* **MATERIALS PROVIDED**
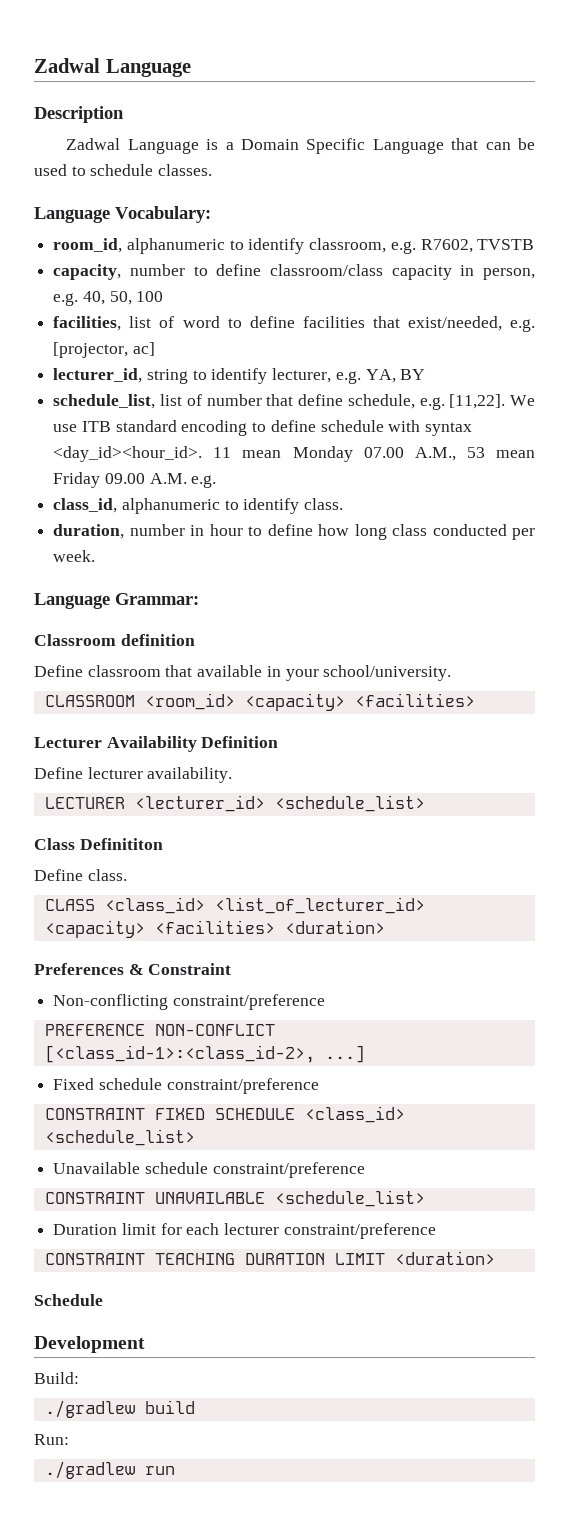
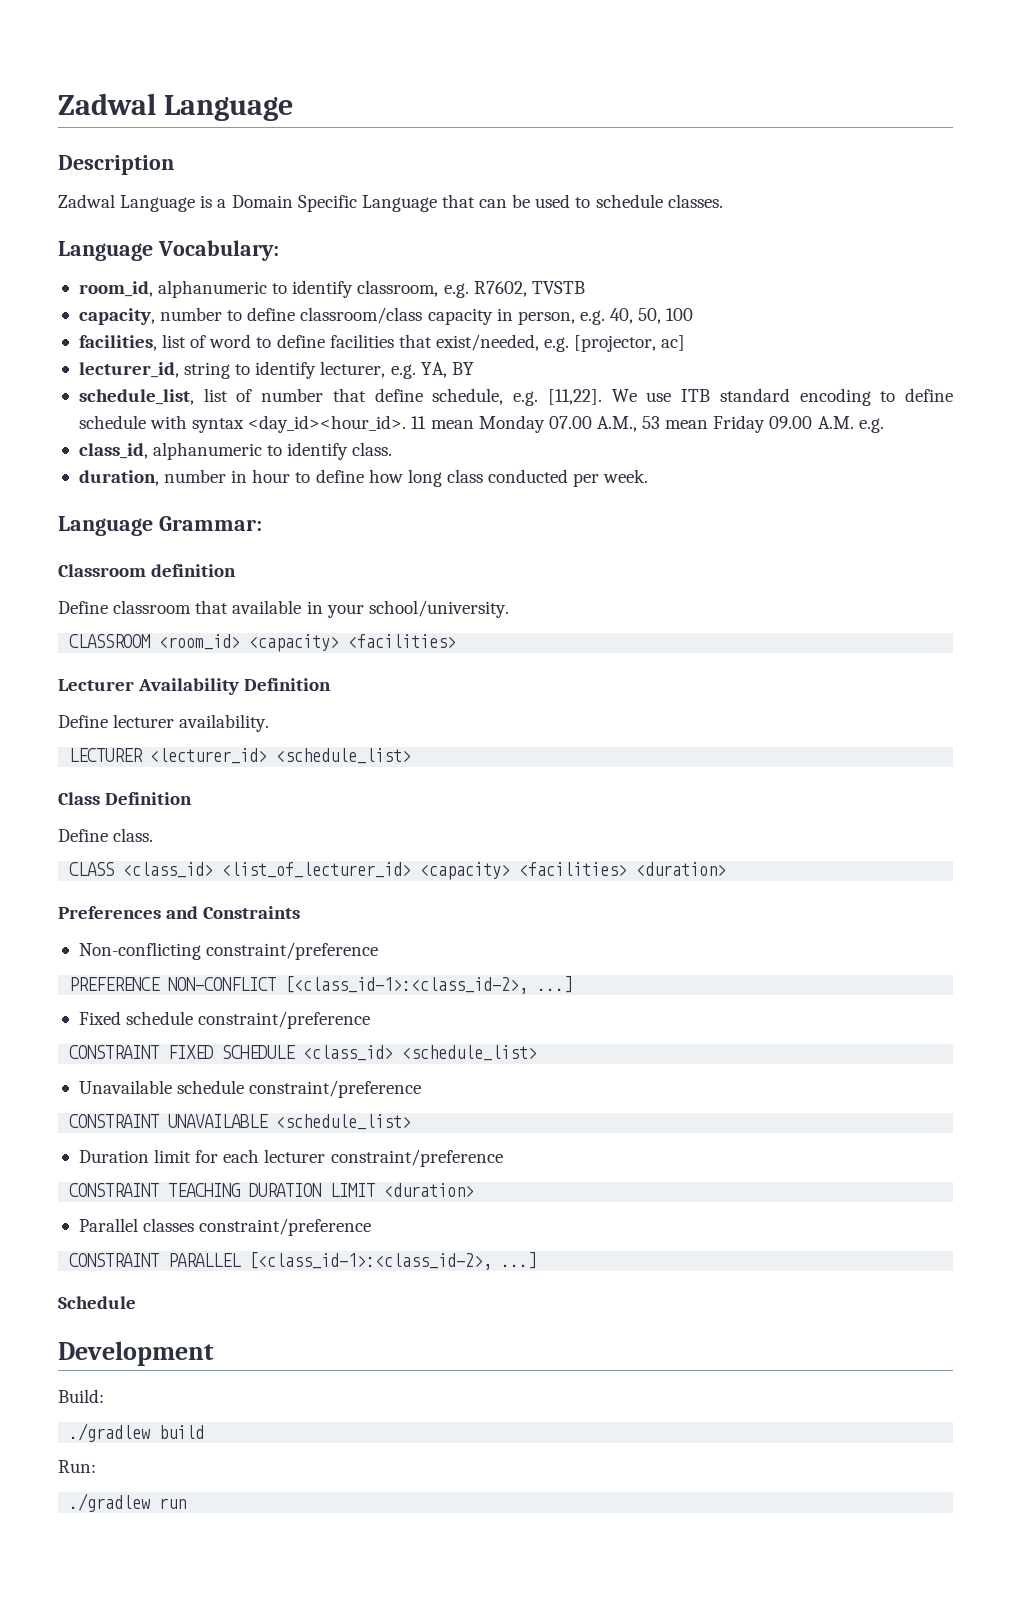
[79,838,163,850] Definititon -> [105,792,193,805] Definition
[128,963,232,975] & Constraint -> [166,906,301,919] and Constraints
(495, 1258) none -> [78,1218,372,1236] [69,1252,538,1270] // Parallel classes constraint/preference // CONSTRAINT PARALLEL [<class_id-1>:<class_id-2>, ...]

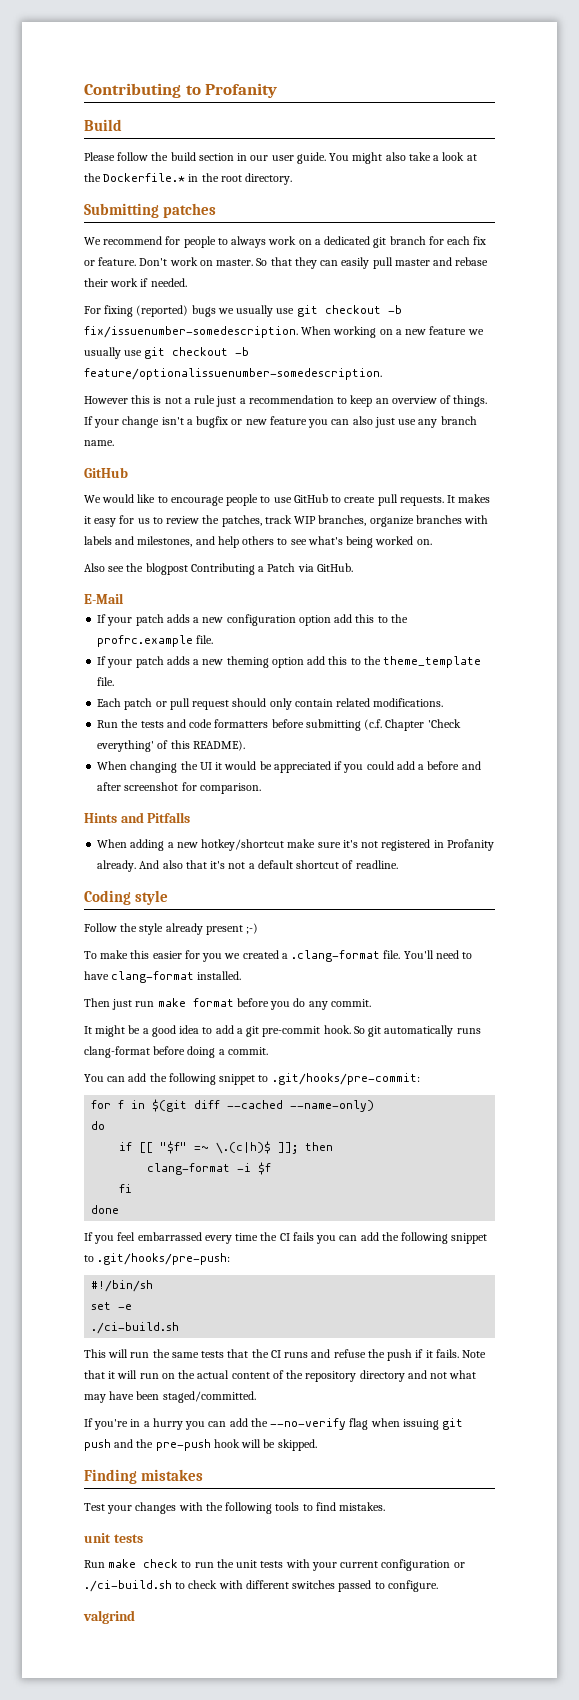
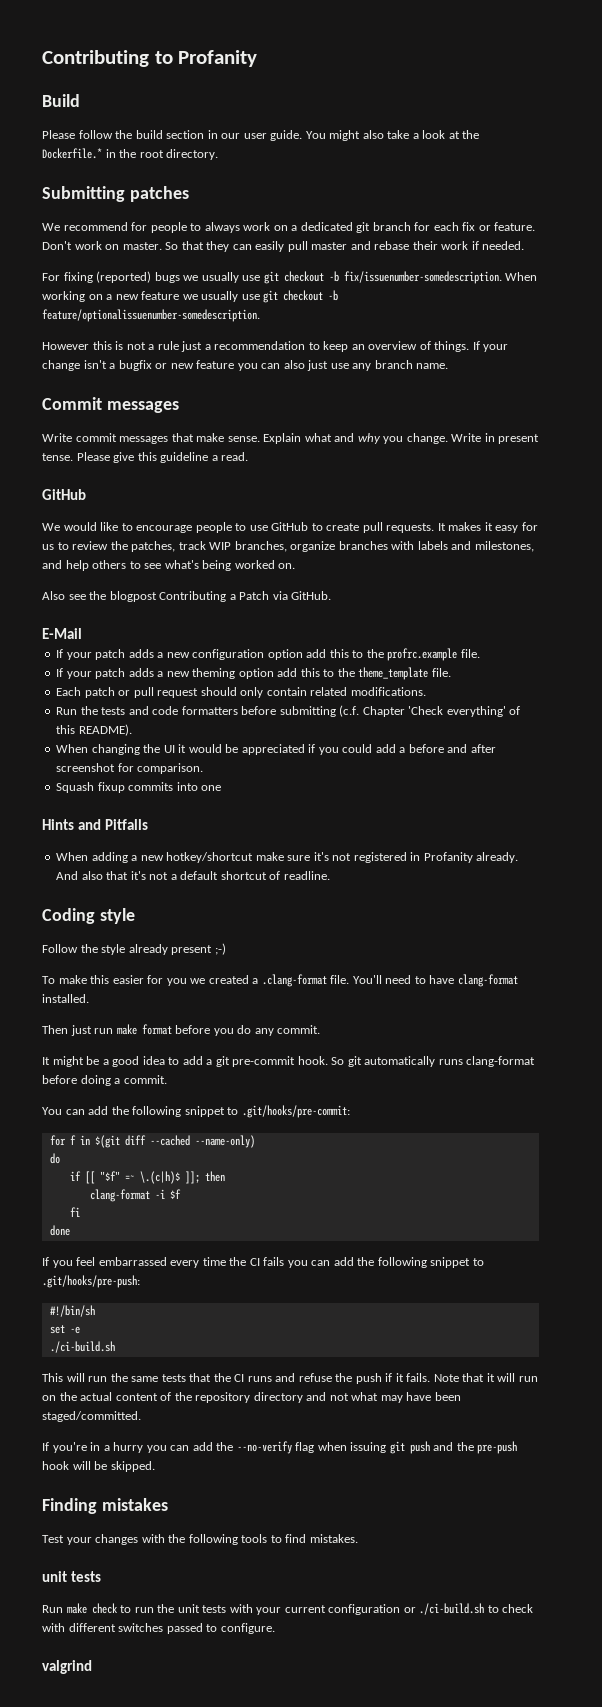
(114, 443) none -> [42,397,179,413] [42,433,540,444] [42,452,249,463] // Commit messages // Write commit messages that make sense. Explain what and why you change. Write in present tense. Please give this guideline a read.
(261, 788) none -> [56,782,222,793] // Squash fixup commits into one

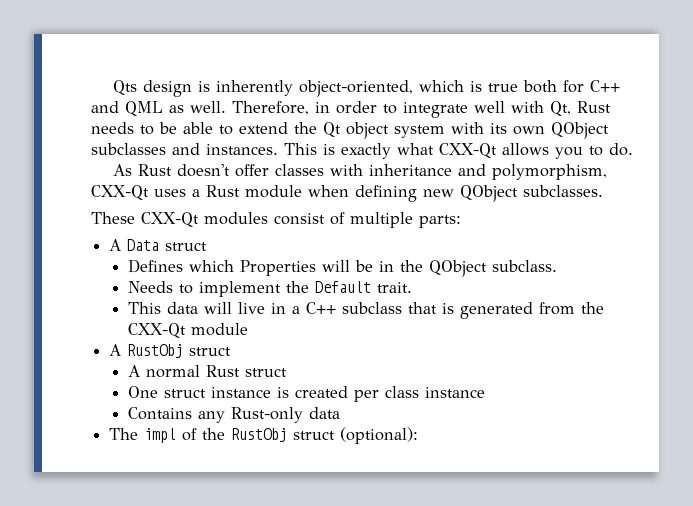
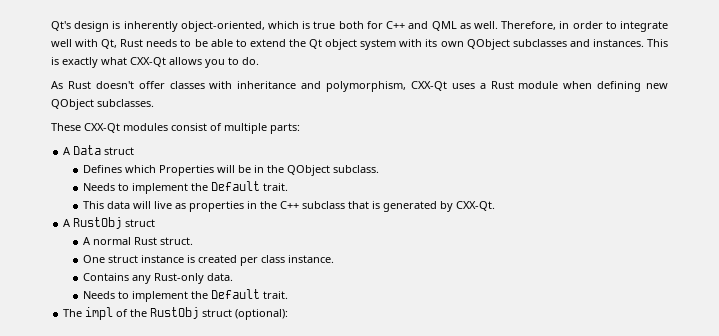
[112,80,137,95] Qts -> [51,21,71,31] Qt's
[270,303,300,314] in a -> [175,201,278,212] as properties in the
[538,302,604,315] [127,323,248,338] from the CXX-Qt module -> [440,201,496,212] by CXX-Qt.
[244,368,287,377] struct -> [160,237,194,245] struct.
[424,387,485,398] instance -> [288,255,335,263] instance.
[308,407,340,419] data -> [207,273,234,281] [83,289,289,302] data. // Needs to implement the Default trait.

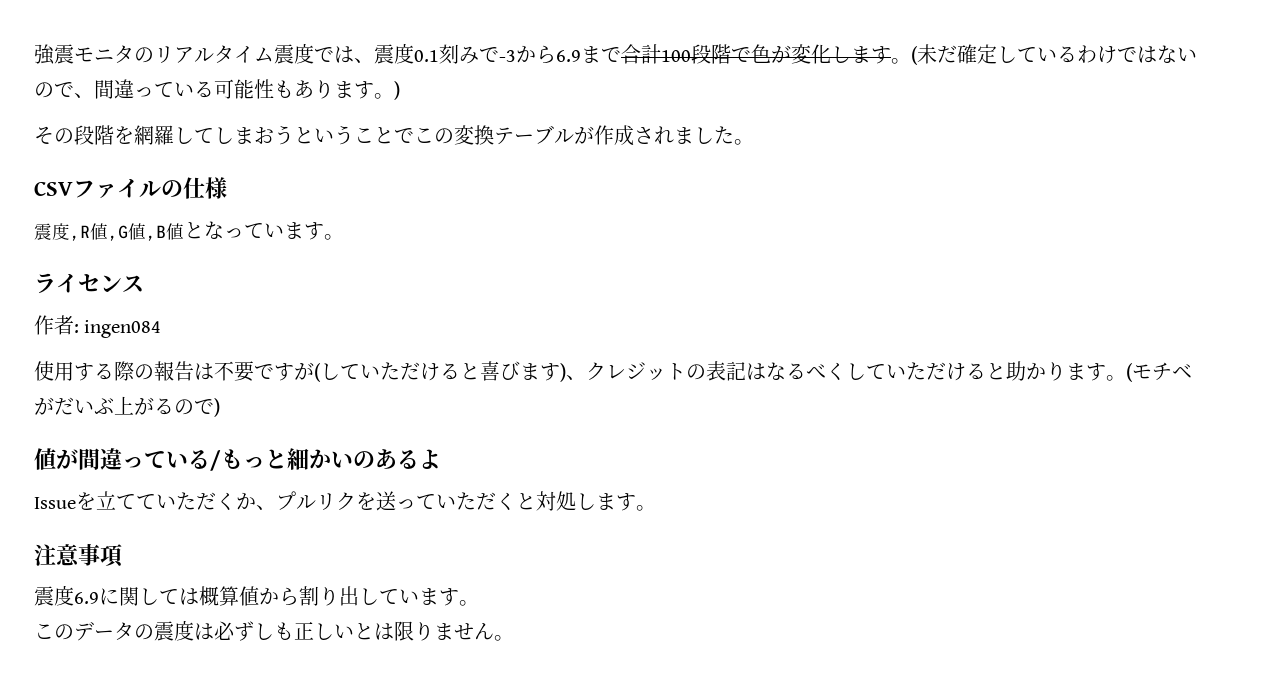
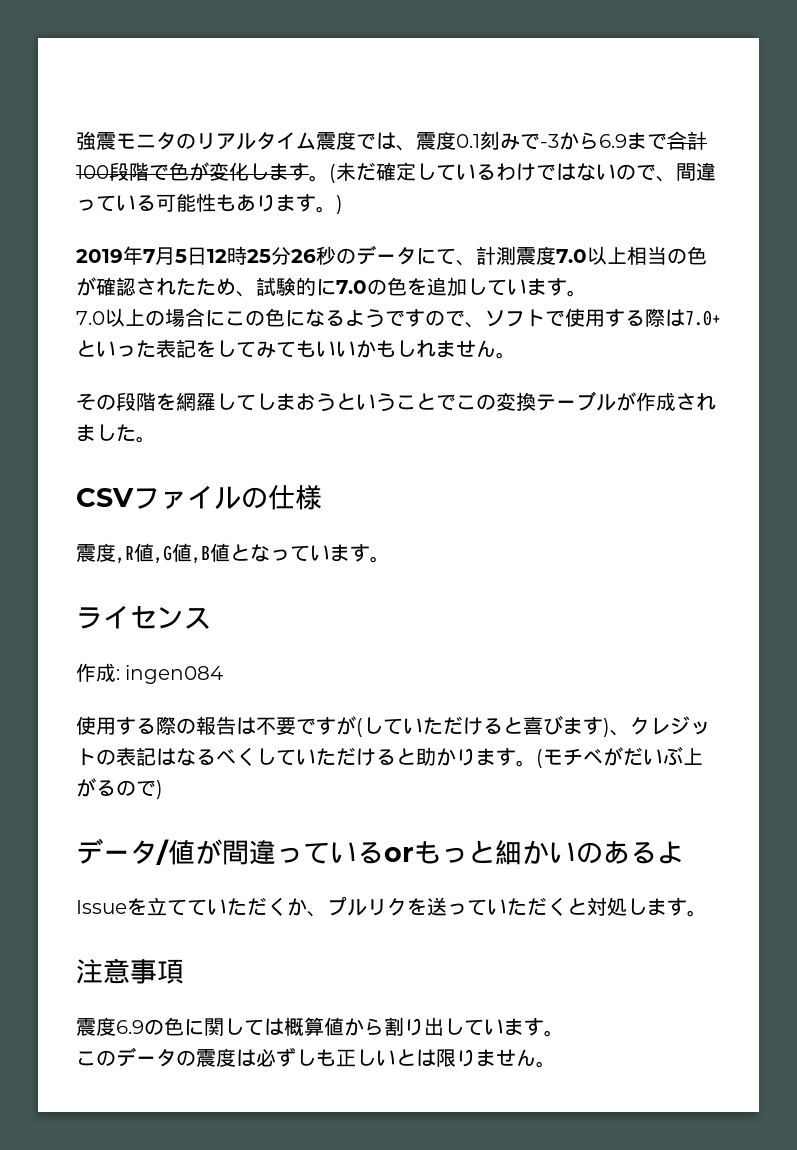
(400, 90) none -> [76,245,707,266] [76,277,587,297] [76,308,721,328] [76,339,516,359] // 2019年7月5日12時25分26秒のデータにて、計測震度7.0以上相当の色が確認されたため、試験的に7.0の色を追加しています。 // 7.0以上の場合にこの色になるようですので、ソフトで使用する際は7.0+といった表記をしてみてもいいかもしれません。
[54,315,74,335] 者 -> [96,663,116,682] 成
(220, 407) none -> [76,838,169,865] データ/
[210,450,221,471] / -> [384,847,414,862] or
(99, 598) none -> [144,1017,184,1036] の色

* **WORK ORDER**
Copy nothing but the lines above that run from the one with "(114, 443) none" to the one with "[308,407,340,419] data ->", ends included; pictures stay out.

* **EXPECTED ANSWER**
(114, 443) none -> [42,397,179,413] [42,433,540,444] [42,452,249,463] // Commit messages // Write commit messages that make sense. Explain what and why you change. Write in present tense. Please give this guideline a read.
(261, 788) none -> [56,782,222,793] // Squash fixup commits into one

[112,80,137,95] Qts -> [51,21,71,31] Qt's
[270,303,300,314] in a -> [175,201,278,212] as properties in the
[538,302,604,315] [127,323,248,338] from the CXX-Qt module -> [440,201,496,212] by CXX-Qt.
[244,368,287,377] struct -> [160,237,194,245] struct.
[424,387,485,398] instance -> [288,255,335,263] instance.
[308,407,340,419] data -> [207,273,234,281] [83,289,289,302] data. // Needs to implement the Default trait.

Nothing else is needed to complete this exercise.